CGH.
DNA labeling and CGH on normal rat chromosomes obtained from fetal rats were performed as described previously (15). Briefly, equal amounts of digoxigenin- and biotin-labeled genomic DNA from drug-treated and from BVDU + drug-treated tumors, respectively, were hybridized to normal metaphases obtained from fetal rat cells. Hybrid molecules were detected with one layer of avidin-FITC (Sigma, Munich, Germany) and rhodamine-antidigoxigenin Fab fragments (Roche Diagnostics, Mannheim, Germany). Slides were mounted and counterstained with antifade solution containing 1 µg/ml 4,6-diamidino-2-phenylindole and actinomycin D (both Serva, Heidelberg, Germany) and analyzed using a cooled CCD camera (Hamamatsu Photonics, Herrsching, Germany) mounted on a Zeiss Axioskop epifluorescence microscope (Carl Zeiss, Göttingen, Germany). The ISIS Digital Image Analysis System (MetaSystems, Altlussheim, Germany) was used for ratio profile analysis, which was based on >7 well-hybridized metaphases.

Real-Time PCR.
Genomic DNA was isolated from each cell subline at various time points using the DNeasy Tissue kit (Qiagen, Hilden, Germany) in accordance with the manufacturer’s instructions. Real-time PCR was performed using the ABI Prism 7700 Sequence Detection System (Applied Biosystems, Foster City, CA). For the target gene, Dhfr, amplification mixes (30 µl) contained 0.8 ng genomic DNA, 10x SYBR-Green buffer, 200 µM dATP, dCTP, dGTP, and 400 µM dUTP, 3 mM MgCl₂, 0.75 units of AmpliTaq Gold, 0.3 units of AmpErase uracil N-glycosylase (Applied Biosystems), and 200 nM of each primer (Thermo Hybaid, Ulm, Germany). For the reference gene,18S rRNA, 10x TaqMan buffer, 5 mM MgCl₂, 400 nM of each primer, and 200 nM TaqMan fluorogenic probe (Thermo Hybaid) were used. Thermal cycling consisted of 40 cycles at 95°C for 15 s and 60°C for 1 min, and contained an initial step of 2 min at 50°C and 10 min at 95°C. We prepared a reference calibration curve with stepwise dilutions (1:5) starting with 100 ng genomic DNA. Each 96-well microplate included the standard curve and the sample genomic DNA in triplicate. The normalized Dhfr gene copy number was derived from the ratio of the Dhfr gene copy number to the 18S rRNA reference gene copy number. The amplification of the Dhfr gene was calculated relative to the Dhfr gene copy number of an untreated 3T6 cell line.
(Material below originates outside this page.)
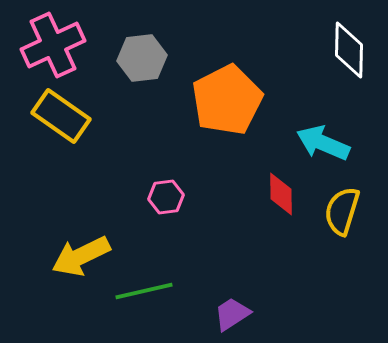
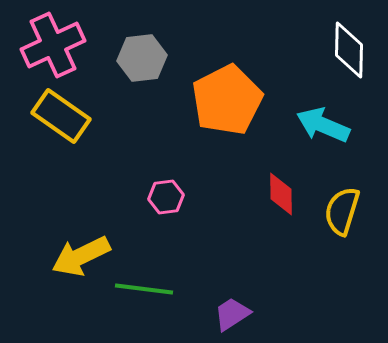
cyan arrow: moved 18 px up
green line: moved 2 px up; rotated 20 degrees clockwise
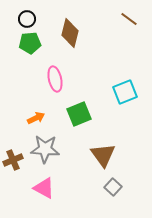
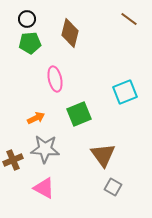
gray square: rotated 12 degrees counterclockwise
Assay of NQO1 Enzyme Activity.
DT-D was assayed as dicoumarol-inhibitable NAD(P)H: dichlorophenolindophenol reductase essentially as described by Hodnick and Sartorelli (16). Equal numbers of exponentially growing AH13r cells were removed from the medium by centrifugation and resuspended in 1 ml of ice-cold PBS. Cells were kept on ice and homogenized twice for 30 s with an Ultra-Turrax T8 homogenizer (IKA, Staufen, Germany). Dicoumarol-sensitive NADPH:2,6-dichloroindophenol (DCPIP) reductase was assayed in a reaction mixture containing 0.05 M potassium phosphate (pH 7.5), 0.3 mM NADPH, 0.04 mM DCPIP, 0.07% BSA, and 0.1 ml of homogenized cells in a final volume of 1 ml. The reaction was initiated by the addition of NADPH, and the rate of DCPIP reduction was determined at a wavelength of 600 nm. Dicoumarol (1 µM final concentration) was then added, and the rate was measured again. The rate of dicoumarol-sensitive NADPH:DCPIP reductase was determined as the difference between the uninhibited and dicoumarol-inhibited rates.

Two-Dimensional Gel Electrophoresis.
AH13r cells were treated for 17 days (36 h recovery for samples 5 and 6) as follows: (a) DMSO (untreated control); (b) BVDU; (c) MMC; (d) MMC + BVDU; (e) recovery after MMC treatment; and (f) recovery with BVDU after MMC + BVDU treatment. Proteins of each group were separated by two-dimensional gel electrophoresis. Differentially expressed proteins were identified by MALDI-MS.